Something very unusual happened in February – buying a house in Sydney actually got cheaper.
Although prices did not fall off a cliff – there was only a 0.1% drop – it is a sign that the tide may be turning in favor of buyers.
This is with the exception of the market outside the cities.
While the popular markets of Sydney, Melbourne and Canberra have softened or stagnated, home values in the Australian region have risen.
Housing in the regions is now on average 25% more expensive than a year ago, and even more so in sought-after places like Tasmania and the central coast of NSW.
Should we be surprised that the two major parties consider the housing policy in the regions as a potential lever for voting?
The Coalition and Labor Party last week announced similar loan guarantee policies for people working their way up the property ladder, with 10,000 regional homebuyers given the option to buy with a down payment. by 5%.
But would that do anything to make housing in the regions more affordable?
Or could it even make the problem worse?
No rooms at the hostel
While many factors influence the housing market, the fundamental law of supply and demand plays a major role.
Unsurprisingly, the Property Council of Australia – the group representing property developers – says the main way to improve affordability is to increase supply.
CEO Ken Morrison welcomed the major party pledges, but said they are both fairly targeted and broader solutions to supply shortages are essential.
“Otherwise we will be trapped by a growing population, [and] decreasing number of new homes coming up,” he said.
This would be true across Australia, but as regional markets are smaller than capital cities they are particularly vulnerable to large spikes in demand, such as the internal migration seen throughout the pandemic.
With so many factors at play, broader improvements in affordability will likely require longer-term changes.

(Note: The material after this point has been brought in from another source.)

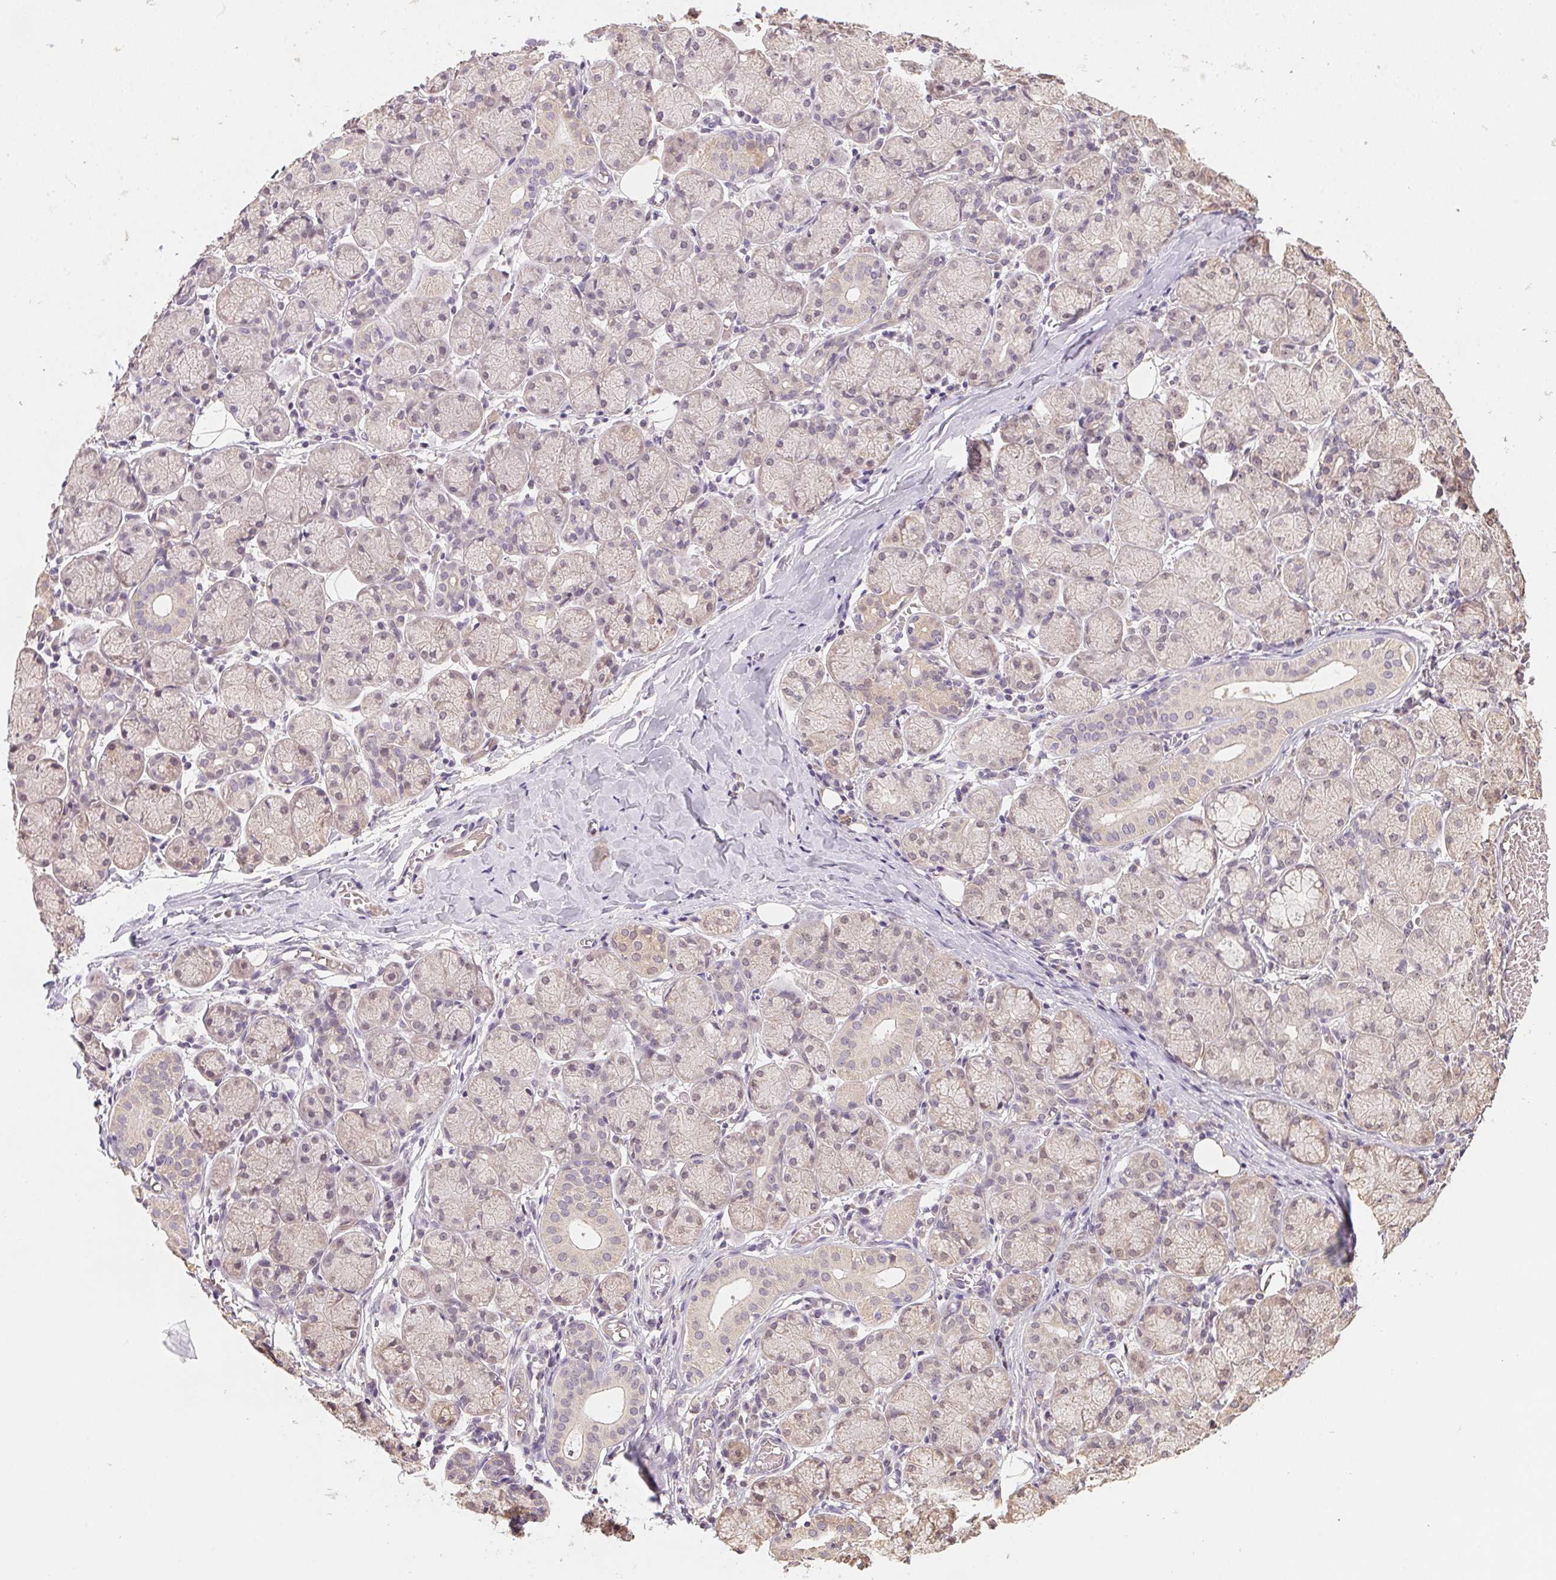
{"staining": {"intensity": "negative", "quantity": "none", "location": "none"}, "tissue": "salivary gland", "cell_type": "Glandular cells", "image_type": "normal", "snomed": [{"axis": "morphology", "description": "Normal tissue, NOS"}, {"axis": "topography", "description": "Salivary gland"}, {"axis": "topography", "description": "Peripheral nerve tissue"}], "caption": "Immunohistochemical staining of benign human salivary gland shows no significant staining in glandular cells. (Brightfield microscopy of DAB (3,3'-diaminobenzidine) immunohistochemistry (IHC) at high magnification).", "gene": "ALDH8A1", "patient": {"sex": "female", "age": 24}}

Shortages cause construction delays
The Coalition’s program is targeted at newly built housing, hoping to encourage more construction in the regions.
But two of the essentials for the construction industry, materials and labor, are hard to come by right now.
Brian Seidler of the NSW Master Builders’ Association said across the state that there are many vacant blocks for which development applications have been approved but construction has yet to begin.
He said one of the main reasons was rising costs and pointed to the price of timber, which has risen 40% in the last year alone.
He also said the “unprecedented absenteeism” of workers due to the high number of COVID cases was inevitably delaying projects.
If costs have increased, then a project may be considered financially unviable.
“The number one issue at the moment is: how can I terminate my contract as a builder?” Mr Seidler said.
So any attempt to boost new housing construction will face headwinds for some time to come.
Neither the Coalition scheme nor the Labor scheme is designed to put downward pressure on prices themselves.
They are simply meant to provide a safety net for people to take out a massive mortgage of up to 95% of the value of the property.
Housing policy expert Professor Wendy Stone of Swinburne University said this could have the negative effect of an overall price increase.
Professor Stone said the evidence was “really mixed” on the impact of existing loan guarantees.
“A program like this doesn’t provide them with really stable, less risky housing pathways.”
She pointed to the possibility of rising interest rates as a potential pitfall, where even people who have part of a loan secured could still struggle to pay off a heavy mortgage.
No easy answers
As recently as the last election, the conversation about housing affordability involved a debate about whether the government should try to slow or stop the growth in house prices.
Labor tried to do that with their policies on negative gearing and capital gains tax, but we all know what happened there.
It seems neither side wants to do anything to upset the existing owners, who make up the majority of the population.
But Professor Stone urges politicians not to shy away from tough debates.